Let me just say, Mr. Weiner, that I don't know whether or
not your prescription for making it fair to the local
pharmacists is the right one, but I'm interested in hearing if,
in fact, an exemption, antitrust exemption, would allow them to
be able to negotiate with the intermediary--what is it, the
PBMs?--that I'm interested in that, because I don't like the
idea of moving toward more mail-order prescriptions. I like the
idea that I can talk with the pharmacist and ask him more
questions about how I should use the medicine and what my
experience has been. And I even like the idea of simply having
to check off--that they offer to talk to me if I want to talk,
because I am just an old-fashioned person who likes the local
pharmacist, the local bank, the local everything. I'm sick and
tired of being thrown into these systems where I have less and
less control.
So we've got to have a remedy. I don't know whether this is
it or not, but it sounds good to me, and I am going to pay
attention to it.
Thank you.
Mr. Weiner. Would the gentlelady yield?
Ms. Waters. Yes.
Mr. Weiner. This is a scenario where you have the Goliath
of PBMs, the Goliath of mail-order, the really big Goliath of
the Federal Government, and then the tiny, little, individual
people with their tiny, little, individual pharmacists. This
might not be the sum and substance, because, at some point, we
have to figure out a way to deal with this mail-order
explosion, as to whether it is good or bad for health care, but
this gives one additional little arrow in the quiver of the
community pharmacist to be able to try to deal with things on
behalf of their neighbors and their constituents.

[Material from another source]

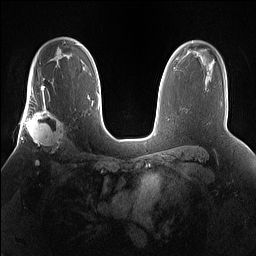
Breast MRI (dynamic contrast-enhanced), one axial slice. Position 104 of 160 along the scan axis. Dynamic contrast-enhanced series, time point 2 of 7 at this slice position (early post-contrast). 1.5 T. TE 1.4 ms, TR 5 ms. 1.2 mm slice thickness. 256 × 256 image matrix, field of view 360 × 360 mm. Female patient.
Annotated regions visible in this slice (semi-automatic segmentation, software-assisted and operator-edited):
- enhancing-tissue mask used for the functional tumour volume (all voxels passing the contrast-enhancement thresholds inside the analysis volume; usually the tumour): bounding box (x1, y1, x2, y2) in pixels: (25, 101, 66, 154)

So I thank you for keeping an open mind on it, but I think,
at the end of the day, we're going to have big health care
things we're going to have to do, but this is one way to help
community pharmacists survive. So, by the time we get there and
Mrs. Clinton is sworn in as President and she starts putting
her plans in place, that she has a community pharmacy
foundation of providers out there that are still around,
because they are precipitously dropping off.
I thank you.
Ms. Waters. Thank you very much.
Thank you, Mr. Chairman.
Mr. Conyers. Well, you see, this hearing has been excellent
because it raises some larger considerations in the delivery of
health care in the United States, and this Committee is poised
to make further inquiries.
I just want to congratulate everybody for being here and
for being patient. We know that a lot of our colleagues have
conflicts, and they will be studying the record carefully.
The gentleman from California, Brad Sherman, has come into
the room, and I would yield to him if he wanted to welcome
anybody or to make any comments.
Mr. Sherman. Thanks for coming here.
I've got a pain here. If you've got some good drugs, that
would be helpful. [Laughter.]
I apologize for not being here for the entire meeting, and
I'll look forward to studying this issue.
I join with everyone else here on the panel in thinking
that Americans need access to a local pharmacist that they can
actually talk to.
Thank you.
Mr. Conyers. And on that note, the Task Force on Antitrust
is adjourned. And I thank, again, all of the witnesses for
their excellent presentations.
[Whereupon, at 11:23 a.m., the Task Force was adjourned.]